What you are asked to do: I need the entries printed again word for word, without the images.

** Source material follows **

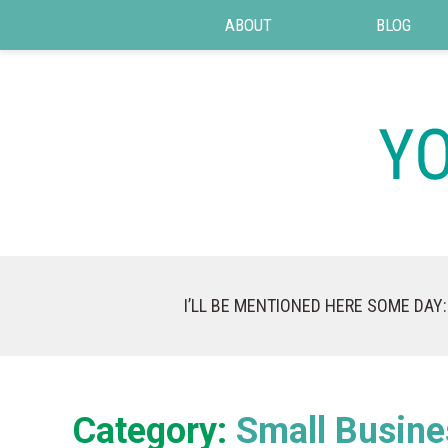
ABOUT
BLOG
I’LL BE MENTIONED HERE SOME DAY:
Category:
Small Busine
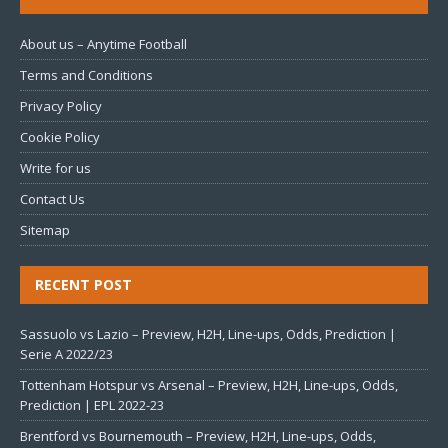
About us – Anytime Football
Terms and Conditions
Privacy Policy
Cookie Policy
Write for us
Contact Us
Sitemap
RECENT POST
Sassuolo vs Lazio – Preview, H2H, Line-ups, Odds, Prediction |
Serie A 2022/23
Tottenham Hotspur vs Arsenal – Preview, H2H, Line-ups, Odds,
Prediction | EPL 2022-23
Brentford vs Bournemouth – Preview, H2H, Line-ups, Odds,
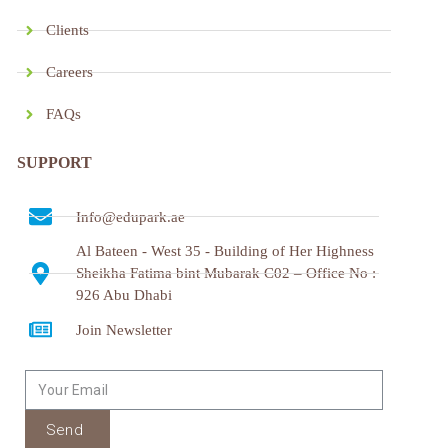
Clients
Careers
FAQs
SUPPORT
Info@edupark.ae
Al Bateen - West 35 - Building of Her Highness
Sheikha Fatima bint Mubarak C02 – Office No :
926 Abu Dhabi
Join Newsletter
Send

** End of Source material **

Exercise solution:
ABOUT
BLOG
I’LL BE MENTIONED HERE SOME DAY:
Category:
Small Busine
About us – Anytime Football
Terms and Conditions
Privacy Policy
Cookie Policy
Write for us
Contact Us
Sitemap
RECENT POST
Sassuolo vs Lazio – Preview, H2H, Line-ups, Odds, Prediction |
Serie A 2022/23
Tottenham Hotspur vs Arsenal – Preview, H2H, Line-ups, Odds,
Prediction | EPL 2022-23
Brentford vs Bournemouth – Preview, H2H, Line-ups, Odds,
Clients
Careers
FAQs
SUPPORT
Info@edupark.ae
Al Bateen - West 35 - Building of Her Highness
Sheikha Fatima bint Mubarak C02 – Office No :
926 Abu Dhabi
Join Newsletter
Send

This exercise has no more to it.